Timothy didn’t raise his voice. He didn’t even let go of my hand.
“Harrison. Look at me.” He waited until the man did. “I’m having dinner with my wife.”
Harrison laughed, short and disbelieving. “You’re not hearing me. If you’re not in that room tonight, there is no deal. You know what that costs.”
“I do.” Timothy stood, and I felt the loss of his hand like cold air moving in. But he didn’t step toward the door. He stepped between Harrison and the table. Between the old world and me. “I know exactly what it costs. I spent five years paying it, and she’s the one who covered the bill.”
Harrison looked at me then. Finally. Like he was seeing the whole shape of it for the first time. The emptied room. The two set places. The candle that wasn’t burning down alone this time.
“You’re serious.”
“I’ve never been more serious about anything in my life.”
Somewhere behind me a server had frozen in the kitchen doorway, a water pitcher forgotten in her hand.

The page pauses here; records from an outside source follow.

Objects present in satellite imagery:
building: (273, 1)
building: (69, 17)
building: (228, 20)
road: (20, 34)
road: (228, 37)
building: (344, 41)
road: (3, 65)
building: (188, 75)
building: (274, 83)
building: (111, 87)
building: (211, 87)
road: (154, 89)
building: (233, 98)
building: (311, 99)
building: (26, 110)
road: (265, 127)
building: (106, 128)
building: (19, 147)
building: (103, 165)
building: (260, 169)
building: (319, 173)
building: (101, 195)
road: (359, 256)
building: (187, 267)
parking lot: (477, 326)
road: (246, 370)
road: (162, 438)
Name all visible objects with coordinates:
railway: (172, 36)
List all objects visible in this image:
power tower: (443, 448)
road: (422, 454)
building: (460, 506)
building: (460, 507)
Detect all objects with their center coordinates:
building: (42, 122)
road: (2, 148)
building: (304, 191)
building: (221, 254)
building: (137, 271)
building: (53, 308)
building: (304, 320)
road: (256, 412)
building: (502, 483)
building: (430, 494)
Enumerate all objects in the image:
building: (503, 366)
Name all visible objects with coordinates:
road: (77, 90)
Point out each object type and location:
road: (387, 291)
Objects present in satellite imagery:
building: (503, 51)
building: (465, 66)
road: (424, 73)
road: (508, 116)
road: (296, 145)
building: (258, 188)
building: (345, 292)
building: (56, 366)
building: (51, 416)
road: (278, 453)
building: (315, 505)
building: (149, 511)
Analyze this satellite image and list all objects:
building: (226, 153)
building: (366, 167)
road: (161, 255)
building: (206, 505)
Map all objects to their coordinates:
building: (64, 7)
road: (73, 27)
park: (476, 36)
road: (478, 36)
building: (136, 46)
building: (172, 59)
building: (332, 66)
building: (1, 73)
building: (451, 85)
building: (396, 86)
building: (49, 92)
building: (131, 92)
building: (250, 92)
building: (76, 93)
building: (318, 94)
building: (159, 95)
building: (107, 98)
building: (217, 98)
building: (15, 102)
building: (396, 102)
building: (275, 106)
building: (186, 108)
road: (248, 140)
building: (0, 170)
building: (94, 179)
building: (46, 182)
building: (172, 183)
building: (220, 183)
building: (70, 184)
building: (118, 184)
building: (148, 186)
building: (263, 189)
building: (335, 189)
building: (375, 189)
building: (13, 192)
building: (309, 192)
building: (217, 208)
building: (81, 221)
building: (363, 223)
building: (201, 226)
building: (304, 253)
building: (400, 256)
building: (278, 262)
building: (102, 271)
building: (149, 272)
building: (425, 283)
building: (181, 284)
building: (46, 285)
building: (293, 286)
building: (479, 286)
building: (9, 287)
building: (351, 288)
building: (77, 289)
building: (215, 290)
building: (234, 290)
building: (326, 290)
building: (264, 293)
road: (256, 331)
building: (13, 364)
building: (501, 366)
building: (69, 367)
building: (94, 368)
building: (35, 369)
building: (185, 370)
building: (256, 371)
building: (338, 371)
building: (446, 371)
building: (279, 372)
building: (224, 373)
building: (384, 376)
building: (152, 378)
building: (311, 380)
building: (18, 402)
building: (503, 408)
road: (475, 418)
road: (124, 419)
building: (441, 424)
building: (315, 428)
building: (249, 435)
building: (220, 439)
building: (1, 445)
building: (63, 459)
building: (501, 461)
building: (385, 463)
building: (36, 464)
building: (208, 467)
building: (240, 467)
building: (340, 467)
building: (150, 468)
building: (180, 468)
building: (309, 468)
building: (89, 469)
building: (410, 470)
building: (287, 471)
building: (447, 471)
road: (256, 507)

Harrison looked at Timothy for a long moment, waiting for the flinch, the reconsideration, the man he’d been able to count on for a decade.
It didn’t come. He turned and walked out, and the doors swung shut behind him, and the enormous silence came back.
Timothy sat down across from me. Picked up my hand again like he’d never set it down.
“Where were we?” he said.
I couldn’t answer him. My throat had closed.
“You didn’t have to do that,” I said, when I could speak.
“Yes, I did.” He said it the way he’d said yes, I did in the hospital chapel, months ago, when I told him he didn’t have to stay.
No flourish. Just a fact he’d finally learned.
“That’s the whole thing, Victoria. That’s the only thing.
I don’t get to be sorry about the last five years and then do the same thing the second it costs me something. ”
He wasn’t looking at me like he’d won anything. He looked almost tired. Like a man who’d set down something he’d been carrying so long he’d stopped feeling the weight of it.
I understood, finally, what I’d been waiting for. Not the aquarium. Not the candy or the whole restaurant bought out for one night. Those were beautiful, and they were planned, and a man can plan anything if he’s sorry enough.
Harrison in the doorway was not planned. A car at the curb and the exact choice that had ended us, handed to him again, live, while I watched. Five years ago he’d looked at that same fork and driven away from me. Tonight he’d put his body between me and the thing that always used to win.
***
He walked me out when the restaurant finally closed.
The staff had been invisible all night - appearing only to bring food, then vanishing again. But I’d seen them watching from the kitchen. Seen the way they looked at us, at this man who’d bought out their entire evening for one woman, one table, one chance to make things right.
Outside, the night was cool and clear. Stars visible overhead, the city quiet around us.
“One more night,” Timothy said. “Any night you choose.”
He pressed an envelope into my palm.
I opened it. Inside: a hotel key card.
“No expectations,” he said. “There’s just something I can’t show you anywhere else.”
I looked at the key card. At the hotel name embossed on the front.
I recognized it.
“This is where we spent our honeymoon.”
“The first week of our marriage.” His voice was soft. “Before I forgot how to be present. Before I started disappearing.” He closed my fingers around the card. “I want to take you back there. I want to show you that I remember what we were.”
I didn’t say yes.
But I didn’t say no either.
I drove home with the key card in my pocket, pressing against my hip like a promise.